With the insane valuations and actual revenue at stake, benchmarkers should assume they're assessing in an adversarial environment. Whether from intentional gaming, training to the test, or simply from prioritizing things likely to make results look better, targeting benchmarks will almost certainly happen.
We already know large graphics card manufacturers tuned their drivers to recognize specific gaming benchmarks. Then when that was busted, they implemented detecting benchmarking-like behavior. And the money at stake in consumer gaming was comparatively tiny compared to current AI valuations. The cat-and-mouse cycle of measure vs counter-measure won't stop and should be a standard part of developing and administering benchmark services.
Beyond hardening against adversarial gaming, benchmarkers bear a longer term burden too. Per Goodhart's Law, it's inevitable good benchmarks will become targets. The challenge is the industry will increasingly target performing well on leading benchmarks, both because it drives revenue but also because it's far clearer than trying to glean from imprecise surveys and fuzzy metrics what helps average users most. To the extent benchmarks become a proxy for reality, they'll bear the burden of continuously re-calibrating their workloads to accurately reflect reality as user's needs evolve.

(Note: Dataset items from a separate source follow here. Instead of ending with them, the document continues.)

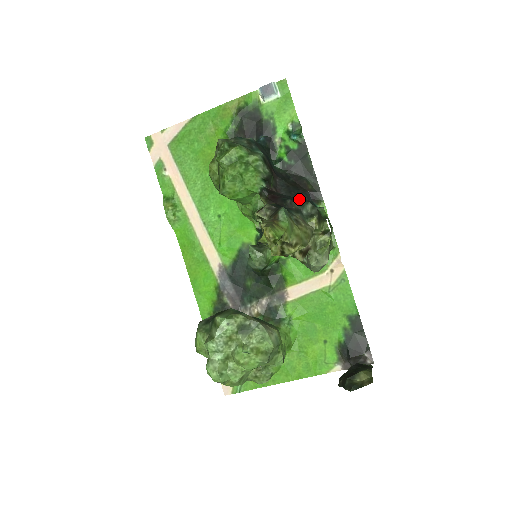
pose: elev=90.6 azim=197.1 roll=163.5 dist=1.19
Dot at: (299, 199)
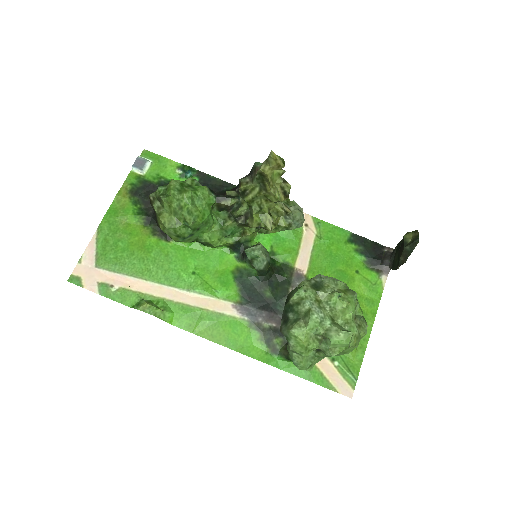
Dot at: occluded
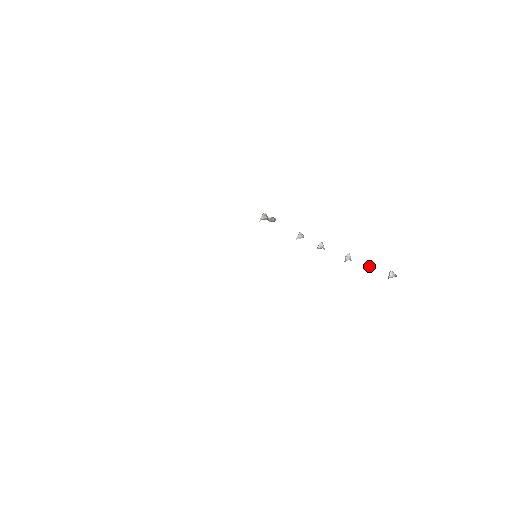
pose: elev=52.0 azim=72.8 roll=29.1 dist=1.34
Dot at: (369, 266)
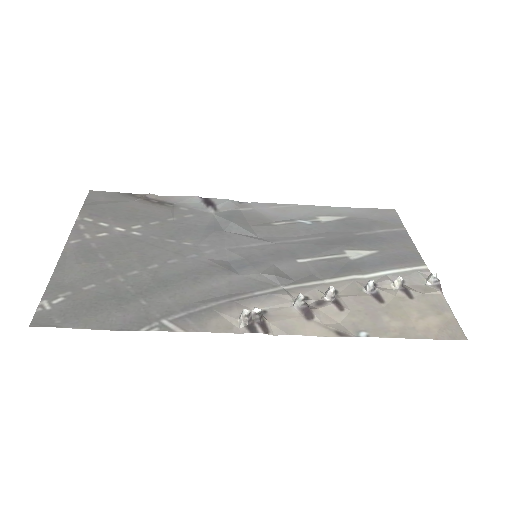
Dot at: (399, 286)
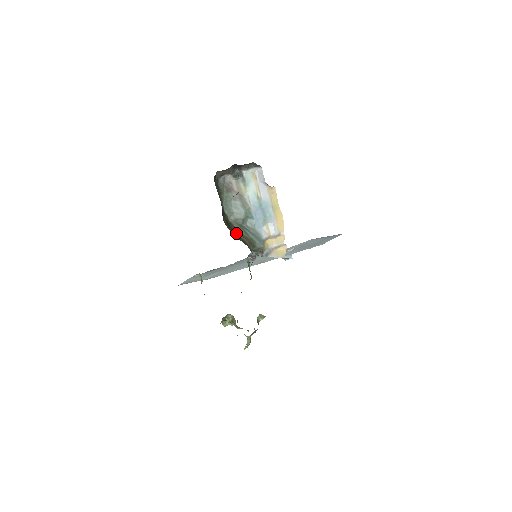
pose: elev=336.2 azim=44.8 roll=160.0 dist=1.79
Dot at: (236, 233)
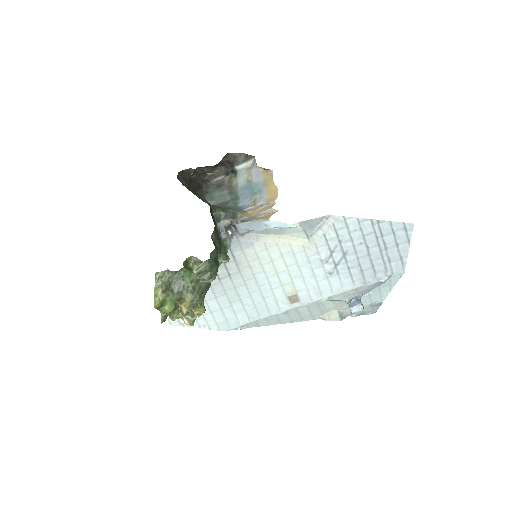
Dot at: (203, 201)
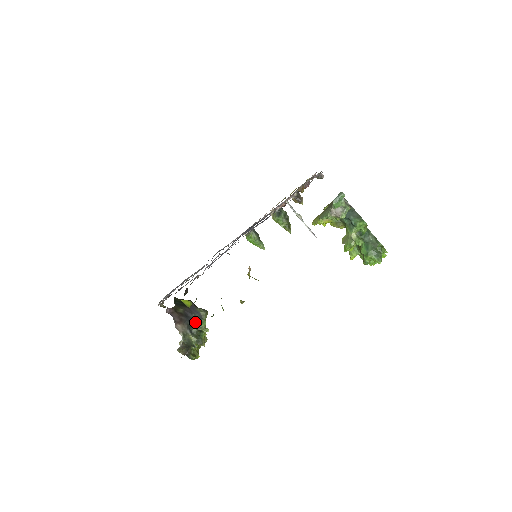
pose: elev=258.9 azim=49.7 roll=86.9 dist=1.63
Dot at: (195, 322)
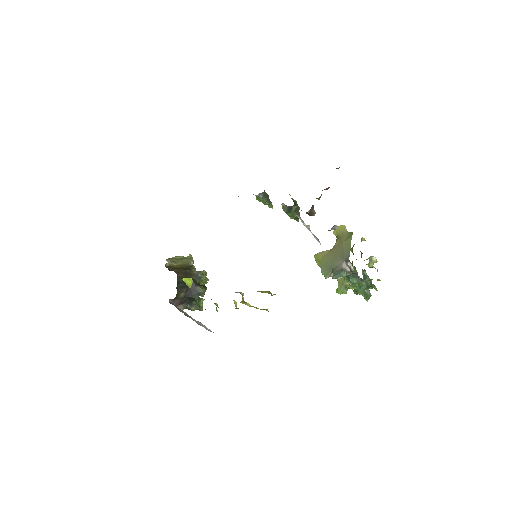
Dot at: occluded
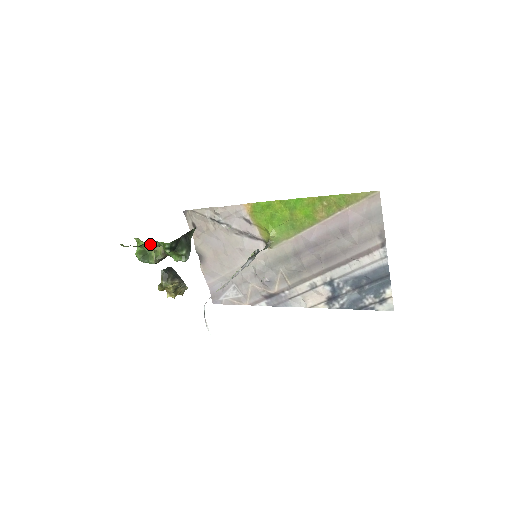
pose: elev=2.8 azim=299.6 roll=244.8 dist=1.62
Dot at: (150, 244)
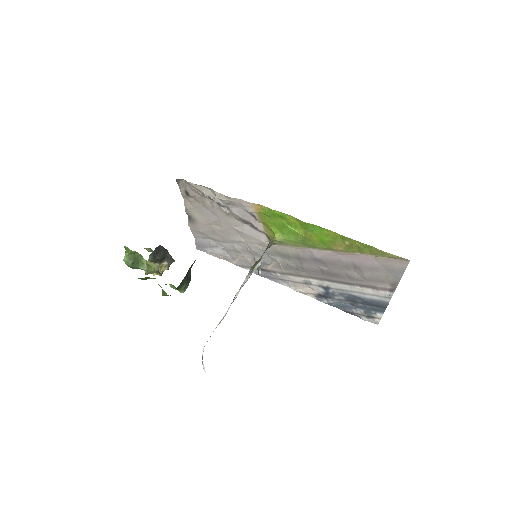
Dot at: (146, 278)
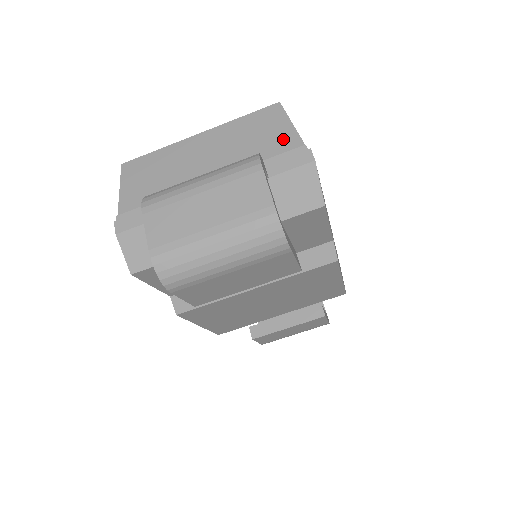
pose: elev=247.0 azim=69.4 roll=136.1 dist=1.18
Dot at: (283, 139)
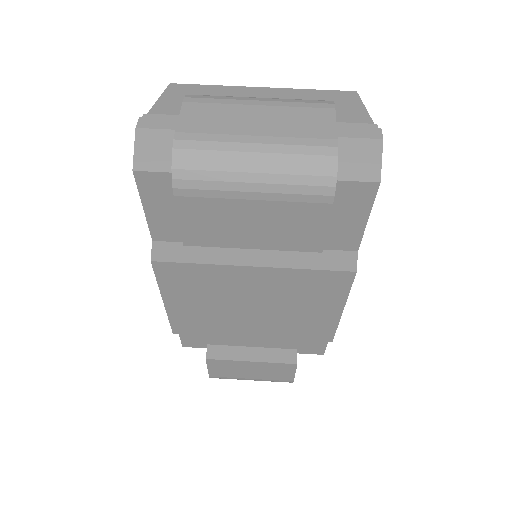
Dot at: (353, 115)
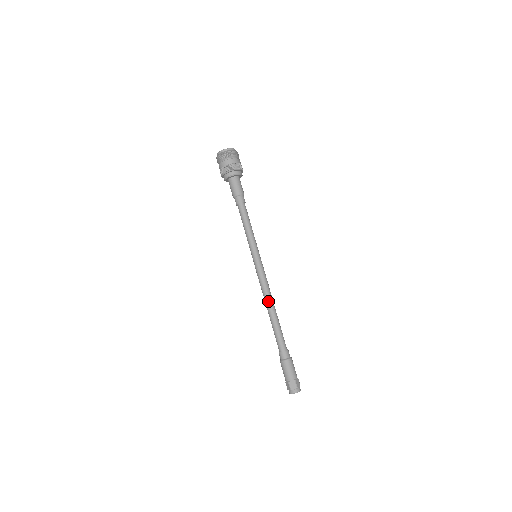
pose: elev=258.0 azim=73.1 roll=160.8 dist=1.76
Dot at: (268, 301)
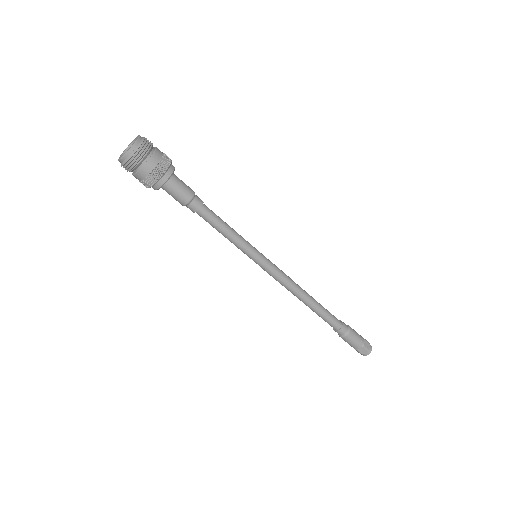
Dot at: (298, 295)
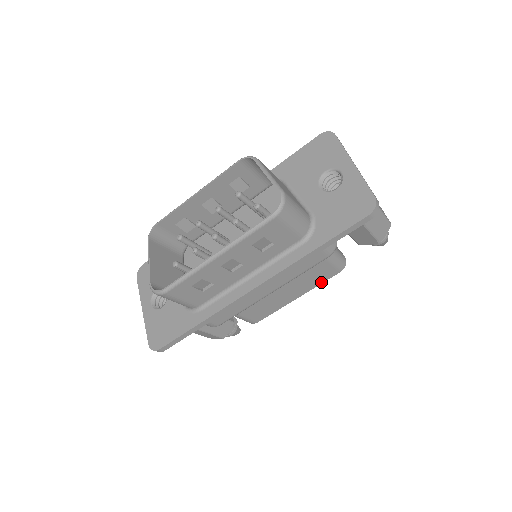
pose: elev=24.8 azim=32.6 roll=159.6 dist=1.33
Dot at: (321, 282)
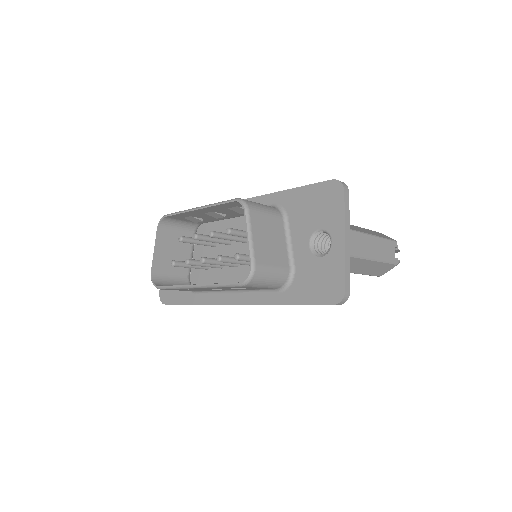
Dot at: occluded
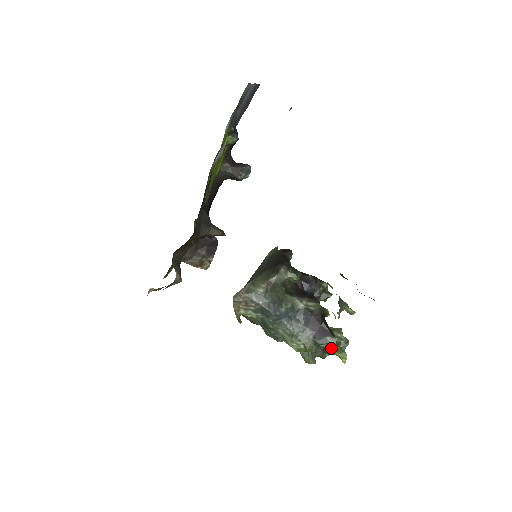
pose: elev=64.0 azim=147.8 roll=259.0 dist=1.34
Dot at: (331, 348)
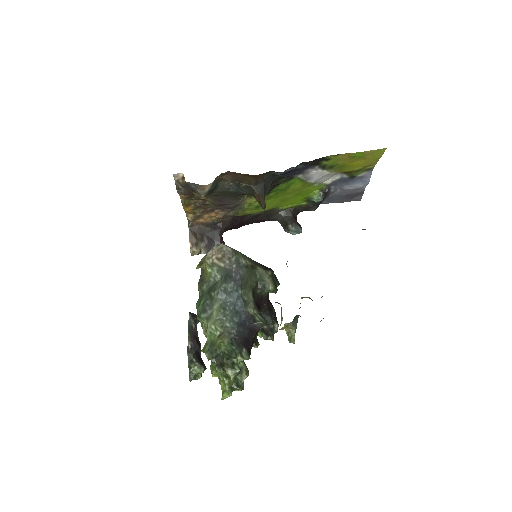
Dot at: (238, 359)
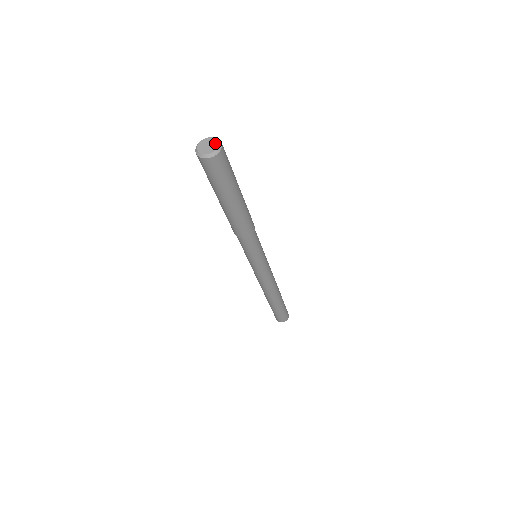
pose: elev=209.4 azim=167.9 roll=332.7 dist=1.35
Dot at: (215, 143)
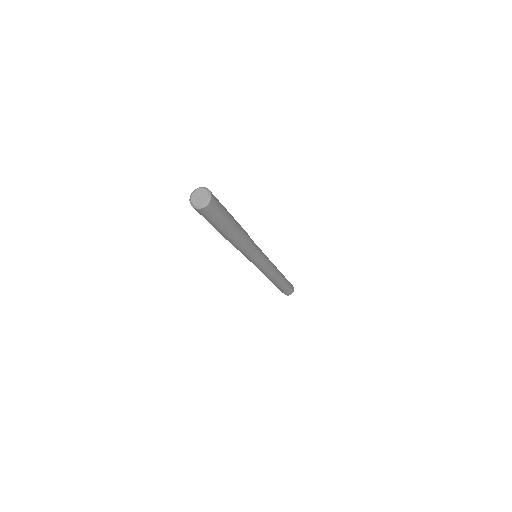
Dot at: (204, 192)
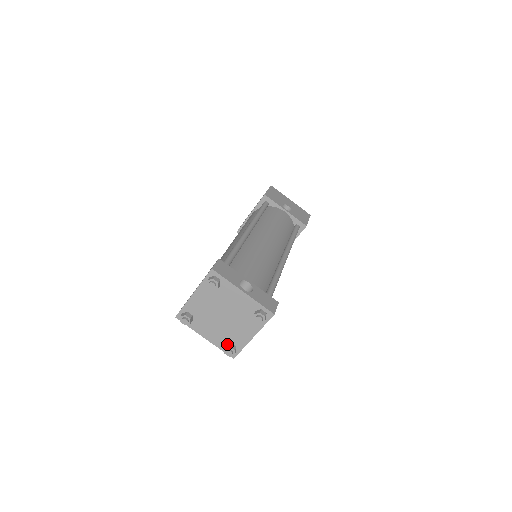
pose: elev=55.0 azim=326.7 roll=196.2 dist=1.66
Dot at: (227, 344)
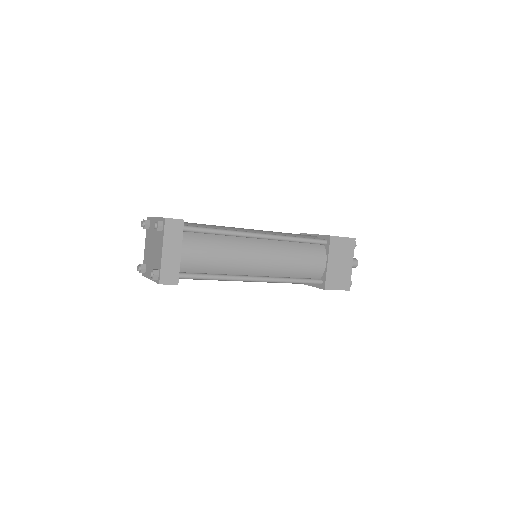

But that's removing a component that's critical for the test. We as users/benchmark consumers care that the service as provided by Anthropic/OpenAI/Google is consistent over time given the same model/prompt/context
Might as well have the free tokens, then, especially if it is an open benchmark they are already aware of. If they want to game it they cannot be stopped from doing so when it's on their infra.
> I would run on 300 tasks and I'd run the test suite 5 or 10 times per day and average that score.
assume this is because of model costs. anthropic could either throw some credits their way (would be worthwhile to dispel the 80 reddit posts a day about degrading models and quantization) or OP could throw up a donation / tip link
Probably, but with a small sample size like that, they should probably be taking the uncertainty into account, because I wouldn't be surprised if a lot of this variation falls within expected noise.
E.g. some binomial interval proportions (aka confidence intervals).
Sure, but it's still useful insight to see how it performs over time. Of course, cynically, Anthropic could game the benchmark by routing this benchmark's specific prompts to an unadulterated instance of the model.
This has been happening for years. Tgere's a great paper from microsoft on Deepspeed AI inference.
Basically the paper showed methods for how to handle heavy traffic load by changing model requirements or routing to different ones. This was awhile ago and I'm sure it's massively more advanced now.
Also why some of AI's best work for me is early morning and weekends! So yes, the best time to code with modern LLM stacks is when nobody else is. It's also possibly why we go through phases of "they neutered the model" some time after a new release.
chill out, ofir does not work for anthropic. he's just saying there's inherent variability in LLMs and you need to at least 30x the samples that OP is doing in order to make any form of statistically significant conclusions.
For CC, I suspect it also need to be testing and labeling separate runs against subscription, public API and Bedrock-served models?
It’s a terrific idea to provide this. ~Isitdownorisitjustme for LLMs would be the parakeet in the coalmine that could at least inform the multitude of discussion threads about suspected dips in performance (beyond HN).
What we could also use is similar stuff for Codex, and eventually Gemini.
Really, the providers themselves should be running these tests and publishing the data.
The availability status information is no longer sufficient to gauge the service delivery because it is by nature non-deterministic.